Text section:

○ ○ ○ ○ ○

Should Error be `instanceof Error`?
Catching RPC errors in TypeScript is a little hard. Usually you'd want to use instanceof Error to access its message property. We had an issue with this in Delta Chat: https://github.com/deltachat/deltachat-desktop/pull/5008.
I'd suggest to define a class
class JSONRPCError extends Error {
constructor(errObj) {
super(errObj.message);
this.code = errObj.code;
this.data = errObj.data;
}
}
However, this might be breaking because
JSON.stringify(new JSONRPCError({ code: -1, data: { a: 1 }, message: 'some error' }))
=== '{"code":-1,"data":{"a":1}}'
, i.e. message is missing. OTOH
console.log(`${new JSONRPCError({ code: -1, data: { a: 1 }, message: 'some error' })}`)

○ ○ ○ ○ ○

Extracted records:
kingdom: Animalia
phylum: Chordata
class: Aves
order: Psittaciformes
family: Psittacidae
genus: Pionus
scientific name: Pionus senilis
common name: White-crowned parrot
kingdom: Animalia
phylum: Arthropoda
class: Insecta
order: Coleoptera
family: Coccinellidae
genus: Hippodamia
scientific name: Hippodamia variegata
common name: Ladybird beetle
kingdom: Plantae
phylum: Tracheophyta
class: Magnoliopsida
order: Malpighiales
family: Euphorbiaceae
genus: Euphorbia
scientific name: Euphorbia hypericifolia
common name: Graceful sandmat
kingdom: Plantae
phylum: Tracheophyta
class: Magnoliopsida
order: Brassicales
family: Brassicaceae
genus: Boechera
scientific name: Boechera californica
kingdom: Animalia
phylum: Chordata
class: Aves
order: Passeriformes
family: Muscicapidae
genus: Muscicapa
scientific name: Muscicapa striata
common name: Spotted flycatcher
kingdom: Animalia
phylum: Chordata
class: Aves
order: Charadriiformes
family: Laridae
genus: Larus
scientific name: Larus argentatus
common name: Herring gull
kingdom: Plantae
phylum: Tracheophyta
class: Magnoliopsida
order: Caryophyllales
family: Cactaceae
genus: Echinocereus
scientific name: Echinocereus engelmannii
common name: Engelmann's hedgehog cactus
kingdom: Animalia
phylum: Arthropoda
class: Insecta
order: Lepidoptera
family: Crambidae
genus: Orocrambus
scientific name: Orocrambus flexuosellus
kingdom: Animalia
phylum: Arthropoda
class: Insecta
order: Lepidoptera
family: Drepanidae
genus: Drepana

○ ○ ○ ○ ○

What to produce:
Continue the issue on making JSON-RPC errors pass `instanceof Error`, starting after its final `console.log` line.

Exercise response:
prints Error: some error, i.e. the other properties are missing.
For reference, here is how others do it: https://github.com/open-rpc/client-js/pull/234/files
I found another advantage of this. It's that you can get the stack trace regardless of where you receive the error object. This could be inside of window.addEventListener('unhandledrejection', which is what we have in Delta Chat Desktop. Otherwise you can only see the error message and code, but not where the promise has been created.